Wednesday, September 4, 2013

The Truth 365

The Truth 365 is a documentary that was released last year.  It won Emmy awards in the DC region.  Narrated by a childhood cancer survivor, parents, children, siblings and doctors all talk about the many facets of childhood cancer.  The movie is only and hour. Watch this instead of your favorite reality show.  This is more of a reality than MTV could ever dream of.

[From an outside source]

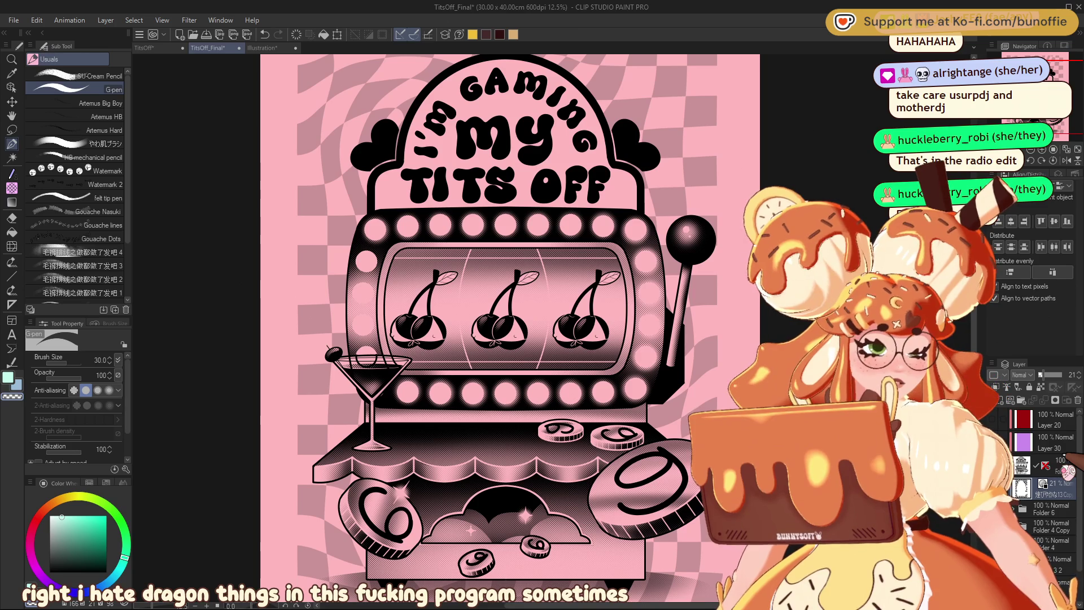
Step: Select the folder above the checker layer and switch back to the soft dots tone brush
{"action": "scroll", "coordinate": [551, 268], "scroll_direction": "down", "scroll_amount": 1}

Tuesday, September 3, 2013

Blood donation

    Another way to take action against childhood cancer, one that I forgot to mention yesterday, is blood donation.  Children with cancer go through many units of blood, and may need multiple units per transfusion. My own brother had 28 transfusions, and his treatment lasted only 11 months.  Leukemia treatment can last over 3 years, and can include bone marrow and stem cell transfusions, which requires other bodily fluids too.  You can help a child in need of blood by donating at your local Red Cross, or other community based blood center.  Each donation takes between 45 minutes and 1 hour, and can save up to three lives. Bonus: there's free cookies.

Monday, September 2, 2013

Photography to End Childhood Cancer

     This year, like last year, I will be raising money towards my CureSearch team by selling prints of my photography.  You can view my prints on the slideshow below, or check out the Photos tab. Email me at to order prints.

Print Pricing:
4x6 - $2
5x7 - $4
8x10 - $10
11x14 - $18
Includes shipping.

Sunday, September 1, 2013

Childhood Cancer Awareness Month

  While it's great to raise awareness and to educate people about childhood cancer, what we really want is action.  You can help take action during childhood cancer month in many ways:

  • Write a letter to the editor of you state, community, or school paper, telling them about childhood cancer awareness month, and asking them to run an article about it.
  • Write, email or call your local leaders: mayors, congressmen, assembly men, ect.  Tell them about childhood cancer awareness month and ask them to declare that your town/school/ state goes gold for childhood cancer awareness month, or issues a proclamation, similar to the presidential proclamation from August 30 (see yesterday's post).
  • Donate to an organization that researches childhood cancer, such as CureSearch, ACCO or St. Baldricks.  Specifically, you could donate to my CureSearch page, as part of th eSalt Lake City CureSearch Walk here.
  • Write about childhood cancer awareness through social media - Facebook, twitter, whatever you use. let people know that we need research.
  • Volunteer at your local Pediatric oncology ward.  Drop off new books and toys, especially ones that can be easily cleaned.  Volunteer to read books, put on puppet shows or lead crafts with Child Life specialists.
     Help spread the word to end childhood cancer by taking action. 

Saturday, August 31, 2013

Presidential Proclamation, 2013

Presidential Proclamation: National Childhood Cancer Awareness Month, 2013

Every September, America renews our commitment to curing childhood cancer and offers our support to the brave young people who are fighting this disease. Thousands are diagnosed with pediatric cancer each year, and it remains the leading cause of death by disease for American children under 15. For those children and their families, and in memory of every young person lost to cancer, we unite behind improved treatment, advanced research, and brighter futures for young people everywhere.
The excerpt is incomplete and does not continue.